Tuesday, March 24, 2009

Just Before the Battle, Mother

So. Here's what's been going on in my world.

I got home from work Friday about 5:30. I immediately set about the task of finishing, once and for all, now and forever, the Band Video. The video that will serve as what director Ed calls the "Oral History Project" for the band's 20th anniversary concert this Sunday. Interviews with people in the band who were there from the beginning.

It's a long story about this video, and let's just say that I wanted to end up turning nine interviews, well, eight and a half really, into a coherent video I could hand over to Ed and not be embarrassed about. I almost made it, I think, but we'll see after I see his reaction. If in fact there will be a reaction.

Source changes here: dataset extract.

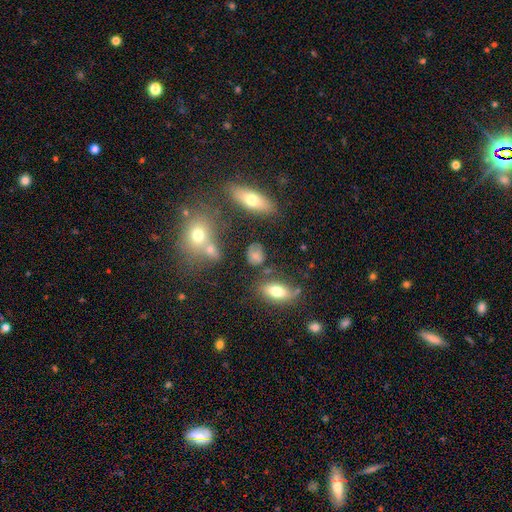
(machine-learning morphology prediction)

I don't know if I can possibly explain the major drain upon my spinal cord that was this video, but I'll see if I can give a few high points as a background to set up Friday night.

These riveting highlights include, but are not restricted to:

1. Due to varying circumstances, it became mine to do.
2. Due to my mom's illness and impending hospitalization, it had to be completed this past weekend.
3. Due to my own illness, and the fact that I had to work during said illness, I didn't have a lot of down time to work on it before the weekend.
4. Due to time and location limitations, I spent too many practices filming interviews instead of getting to practice with the band, not that it particularly mattered.
5. Due to circumstances beyond my control, one of the three people who began the project with me was not at the final practice (Wednesday) where I was filming. Therefore, I had to go through 20 minutes of badly shot "practice video" and fish him out of it for a few questions.
6. Due to what I thought was Flip incompatibility but discovered was yet another Windows Movie Maker bug, every single fucking video I shot either froze, lost sound, or went completely black while I was editing, causing me to have to scrap many entire interview questions and start over, increasing my work time about tenfold.
7. Due to all of the above, I was of a very foul demeanor going into this whole thing.

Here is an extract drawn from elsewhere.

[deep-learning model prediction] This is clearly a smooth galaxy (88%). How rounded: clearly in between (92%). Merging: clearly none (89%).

OK, so back to Friday. I set right about making the video. I asked Ed via email for a piece of music I wanted to use as background music if he had the clip and could get it to me by about 1am. I waited, and started the task at hand.

With the colossal pain the ass that was all that freezing and losing of clips, I finally got every person's interview edited and labeled, and a storyboard written down of which clips went where. I had an outline; I was ready to put the clips together.

Which I started doing, only to find that clips that I'd saved in perfect condition were themselves freezing, losing sound, and going black.

It was at this point that I started to panic just a little bit. OK, Mr M's probably reading this, so I'll be honest. I panicked like a woman falling off the face of the earth.

After much internet surfing, I finally found out that this was in fact a bug in Movie Maker. Which put my mind at ease about what was going on, but still left me with clips I couldn't use and no way to put them together.

So another couple of hours going through every clip and writing down what I needed to re-edit, and a foray into Premiere Elements.

I don't know how to use Premiere Elements. Well, I didn't Friday night. I can use it like gangbusters now.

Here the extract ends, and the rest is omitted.